There was an unfamiliar car—one Iris would have referred to as a shitbox—parked behind Dawn's in the driveway when I returned. In the kitchen I found a young man sitting at the table eating chips while Dawn put pizza on two paper plates. She turned to me looking startled and said, “Mom! You're early!”

“I had to come home. My head is killing me.” I was still upset over the loan forgery, but not enough to continue arguing with Dawn in front of a stranger. I said a tentative hello as I read the front of his jersey, which said
I GET ENOUGH EXERCISE PUSHING MY LUCK
. It made me smile, and he seemed to appreciate this.

Then I felt my mouth go stiff as I recognized him: it was the kid with the Cat in the Hat tee-shirt and auburn curls I'd felt watching me at the mall, the day Rud Petty's new trial was announced. “I know you,” I said, seeing the look of further shock my words triggered in Dawn's face.

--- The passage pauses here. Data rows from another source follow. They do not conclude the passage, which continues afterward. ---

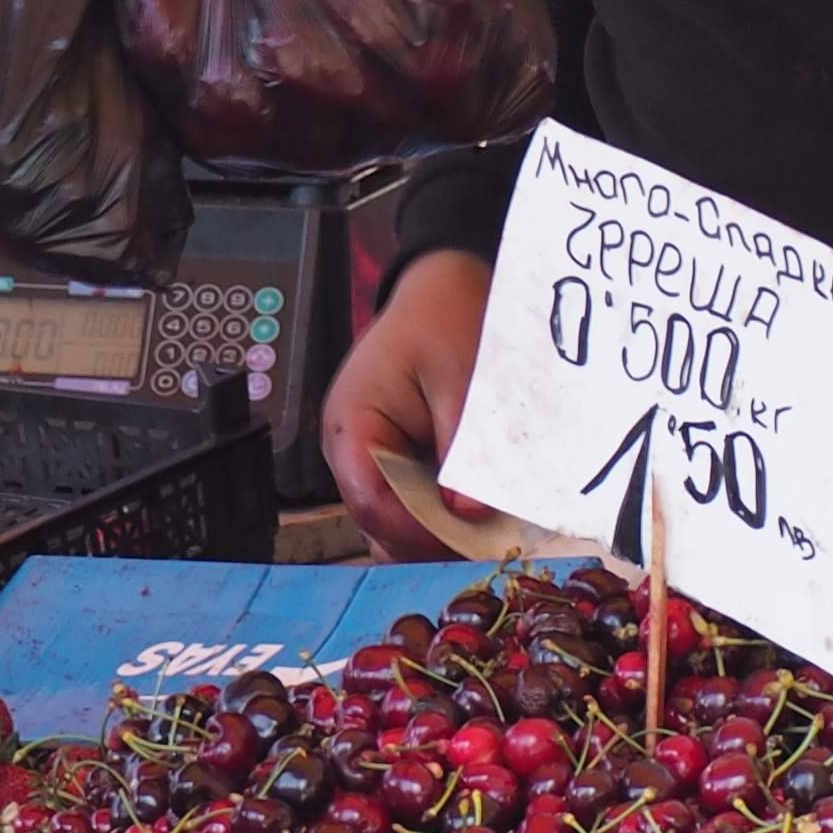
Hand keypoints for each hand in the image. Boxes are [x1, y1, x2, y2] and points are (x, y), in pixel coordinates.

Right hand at [324, 251, 492, 558]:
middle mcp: (349, 446)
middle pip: (375, 519)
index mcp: (351, 423)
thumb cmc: (444, 321)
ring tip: (482, 532)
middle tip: (483, 546)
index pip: (369, 500)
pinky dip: (437, 513)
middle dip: (425, 539)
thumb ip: (464, 452)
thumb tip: (469, 516)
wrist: (443, 286)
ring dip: (433, 530)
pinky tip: (473, 512)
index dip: (414, 530)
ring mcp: (367, 454)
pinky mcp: (391, 456)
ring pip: (390, 517)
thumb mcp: (462, 384)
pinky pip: (407, 499)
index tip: (466, 541)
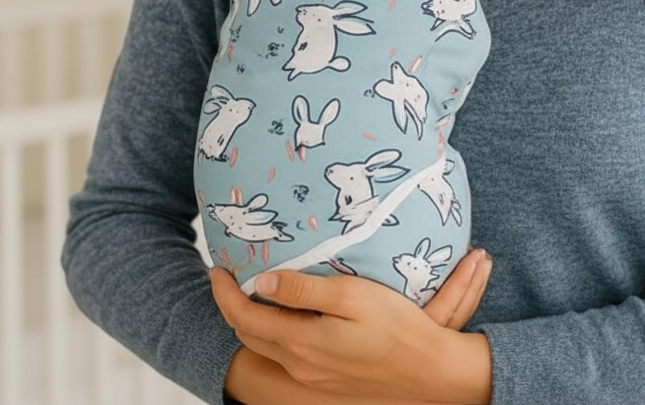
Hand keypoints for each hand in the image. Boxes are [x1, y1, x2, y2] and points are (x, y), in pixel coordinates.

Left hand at [212, 249, 491, 402]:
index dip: (224, 291)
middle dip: (231, 305)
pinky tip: (287, 314)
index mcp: (300, 341)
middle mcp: (299, 363)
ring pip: (265, 347)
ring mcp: (312, 375)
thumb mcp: (350, 296)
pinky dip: (273, 332)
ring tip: (252, 290)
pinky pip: (285, 354)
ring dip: (250, 320)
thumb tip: (260, 282)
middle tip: (228, 276)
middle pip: (248, 334)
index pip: (244, 316)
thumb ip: (303, 290)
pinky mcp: (326, 379)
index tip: (217, 266)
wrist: (427, 371)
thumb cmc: (395, 327)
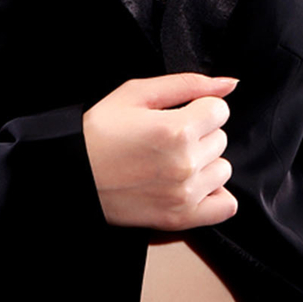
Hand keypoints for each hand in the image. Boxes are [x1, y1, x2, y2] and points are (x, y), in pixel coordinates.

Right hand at [82, 73, 238, 230]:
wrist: (73, 174)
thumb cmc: (99, 132)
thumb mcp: (136, 93)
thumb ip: (187, 84)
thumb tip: (229, 84)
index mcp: (176, 130)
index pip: (220, 110)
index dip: (199, 107)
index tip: (180, 114)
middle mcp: (185, 164)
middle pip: (221, 138)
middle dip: (199, 134)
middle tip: (168, 138)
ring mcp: (185, 194)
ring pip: (223, 169)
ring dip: (204, 163)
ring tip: (173, 161)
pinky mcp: (180, 218)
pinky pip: (225, 206)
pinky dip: (213, 194)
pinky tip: (191, 184)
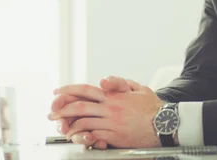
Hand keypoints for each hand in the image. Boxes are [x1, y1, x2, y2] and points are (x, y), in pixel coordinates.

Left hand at [48, 76, 162, 148]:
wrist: (164, 124)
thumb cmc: (152, 107)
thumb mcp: (137, 87)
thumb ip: (119, 82)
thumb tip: (104, 80)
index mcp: (113, 95)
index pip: (85, 90)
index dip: (68, 90)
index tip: (57, 92)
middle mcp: (110, 108)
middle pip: (80, 106)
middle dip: (62, 109)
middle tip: (51, 112)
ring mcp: (112, 123)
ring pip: (84, 122)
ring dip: (70, 124)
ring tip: (61, 126)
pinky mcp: (115, 137)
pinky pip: (94, 135)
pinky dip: (83, 136)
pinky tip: (77, 136)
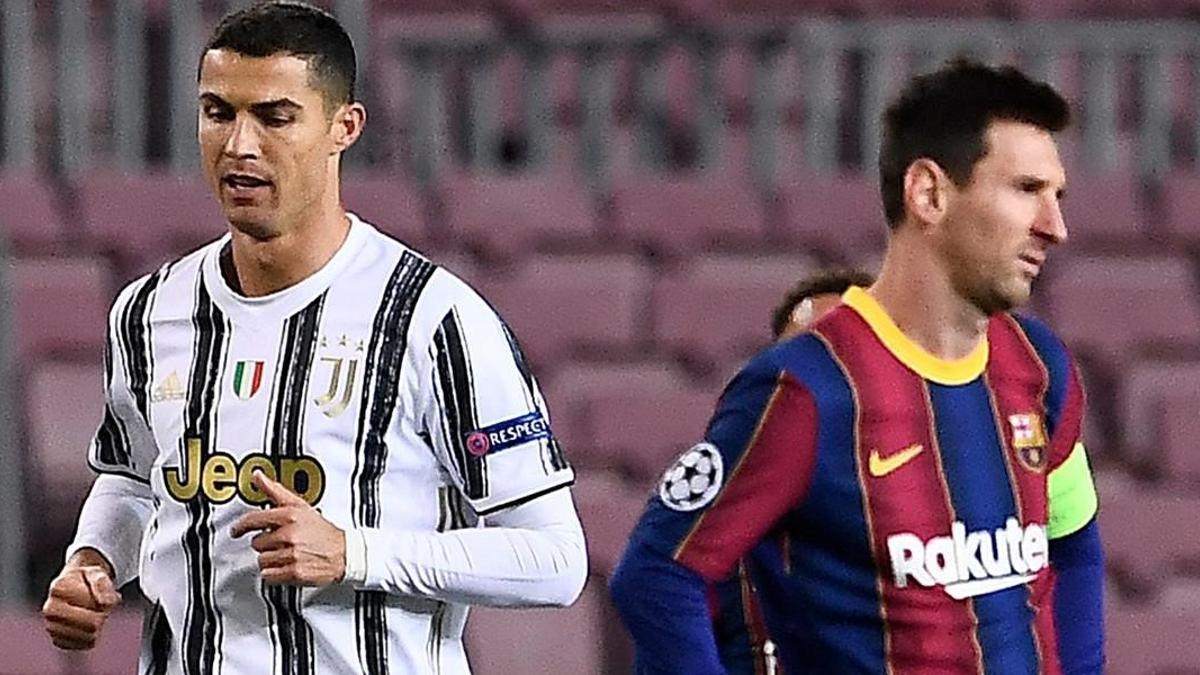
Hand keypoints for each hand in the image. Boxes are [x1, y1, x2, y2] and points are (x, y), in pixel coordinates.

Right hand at [42, 552, 121, 649]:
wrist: (75, 586)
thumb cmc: (87, 579)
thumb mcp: (98, 573)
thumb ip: (103, 584)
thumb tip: (105, 603)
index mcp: (59, 588)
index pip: (94, 604)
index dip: (105, 600)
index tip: (100, 593)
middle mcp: (50, 608)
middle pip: (92, 625)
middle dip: (103, 615)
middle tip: (101, 606)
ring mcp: (51, 626)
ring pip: (89, 637)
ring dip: (99, 626)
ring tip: (94, 613)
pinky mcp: (58, 640)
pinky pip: (84, 645)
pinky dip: (93, 636)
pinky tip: (88, 624)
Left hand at [230, 470, 345, 586]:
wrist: (344, 552)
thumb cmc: (322, 531)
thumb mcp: (300, 506)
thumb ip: (275, 491)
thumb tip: (257, 476)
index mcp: (289, 515)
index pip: (254, 519)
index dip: (241, 526)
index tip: (236, 530)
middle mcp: (289, 534)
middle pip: (257, 543)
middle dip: (266, 544)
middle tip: (280, 543)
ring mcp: (292, 554)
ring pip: (261, 560)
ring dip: (270, 559)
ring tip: (285, 554)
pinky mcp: (294, 572)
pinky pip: (268, 575)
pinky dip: (274, 574)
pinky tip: (286, 566)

“You do not,” she said to me. “How could you? This is my friend Stew.”

Stew wiped crumbs across the top of his jeans and stuck his hand out to me. “I remember you from the mall,” I told him.

“What mall?” Dawn said.

“Really? I don't remember.” He gave a smile I was sure was supposed to charm me. “But I like their food court, so, yeah, maybe. I'm there a lot.”

“What are you talking about?” Frustrated, Dawn pulled cheese off the side of the pizza box and rolled it between her fingers.

“I felt like you were watching me,” I told him.

He laughed. “Me? Why would I do that?” His tone implied I should feel stupid for suggesting such a thing.

I turned to Dawn. “How do you two know each other?”

“Mom, what is this, the prom and you're my father?” Dawn flushed. “I'm allowed to have friends, you know.”

“Of course you are. I just don't remember Stew from high school, that's all.”

“I met him after that.”

“When?”
At Lawlor?
I might have asked. He didn't look like the type who would have tried or wanted to belong to that kind of crowd. When would she have come across someone while the trial was going on, when she lived with Peter and Wendy? As far as I knew, she hadn't exactly been out socializing during that time. And surely he wasn't a friend from New Mexico who had followed her home to Everton.

But she was saved from having to answer when there was a rap at the back door and we all looked to see Warren Goldman standing there with a covered dish. He stuck his head in and said, “Anybody hungry? I made this big cassoulet.”

“The fuck is that?” Stew said.

“Oh, Warren.” I went over to the door. “Thanks, but right now I need to talk to Dawn. In fact, Stew, would you excuse us, too?”